Em meio às dificuldades do poder público para comprar vacinas, a iniciativa privada tenta se virar como pode. Um grupo de empresas teve avalizada pelo governo uma proposta para a compra internacional de 33 milhões de doses da AstraZeneca para imunizar funcionários. A contrapartida seria que, a cada dose, metade iria para o sistema público. Infelizmente, a farmacêutica descartou a negociação dizendo que seus compromissos são com entes públicos com os quais assinou contrato. A Pfizer, igualmente, recusou iniciativas desse tipo. Mas a ideia pode ser retomada no médio prazo. O Grupo Dasa, que reúne trinta laboratórios de medicina diagnóstica no país, afirma que a compra pode ocorrer “após as negociações com a esfera pública serem encerradas”. “A empresa só seguiria nesse caminho se fosse de interesse da população e avalizado pelo Ministério da Saúde e Anvisa”, afirma a Dasa em nota.
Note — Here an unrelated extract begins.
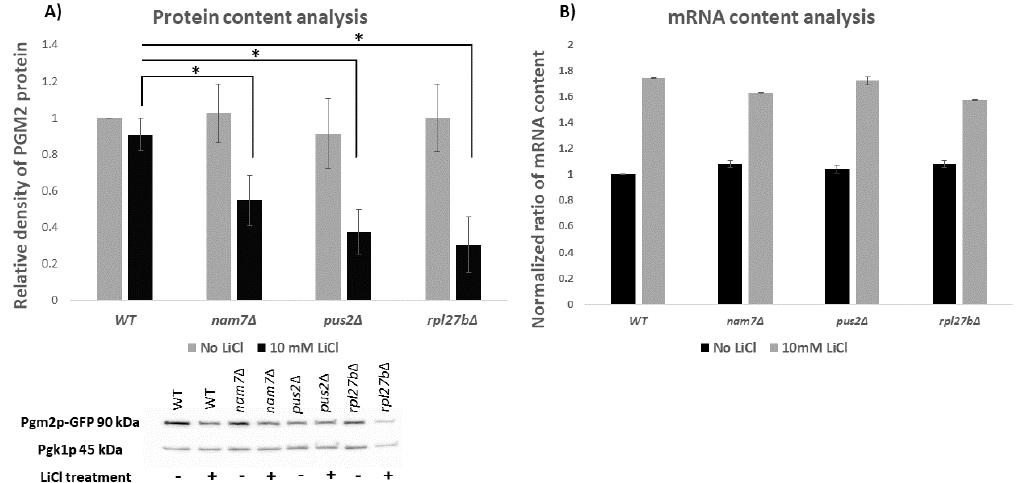
Figure 3. Protein and mRNA content analysis. ( A ) Protein content analysis of Pgm2p-GFP protein in deletion yeast strains for nam7 ∆ , pus2 ∆ , and rpl27b ∆ . Western blot analysis was used to measure the protein content for Pgm2p-GFP protein in the absence or presence of LiCl (10 mM). Pgk1p was used as housekeeping gene and the values are normalized to that. ( B ) mRNA content analysis of PGM2 in nam7 ∆ , pus2 ∆ , and rpl27b ∆ . qRT-PCR was used to evaluate the content of PGM2 mRNA in yeast gene deletion mutants related to WT strain and normalized to PGK1 mRNA levels. Each experiment was repeated at least three times. * ( p -value ≤ 0.05) represent statistically significant results compared to WT. Error bars represent standard deviation.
No fim de dezembro, no momento em que o país debatia sobre quando teria vacinas, Bolsonaro disse que as farmacêuticas é que deveriam bater às portas de sua gestão porque o Brasil é “um mercado consumidor enorme de qualquer coisa”. Foi o que ocorreu com a Pfizer e a Sputnik e está ocorrendo com a CoronaVac — na quarta-feira 27, o diretor do Butantan, Dimas Covas, disse que o governo demora para confirmar um segundo contrato para 54 milhões de doses (há um em vigor, para 46 milhões) e ameaçou procurar outros clientes. “Se o Brasil declinar, vamos priorizar os demais países com quem temos acordo”, declarou. Enfim, há demanda e há gente interessada em vender. Falta o governo se mexer.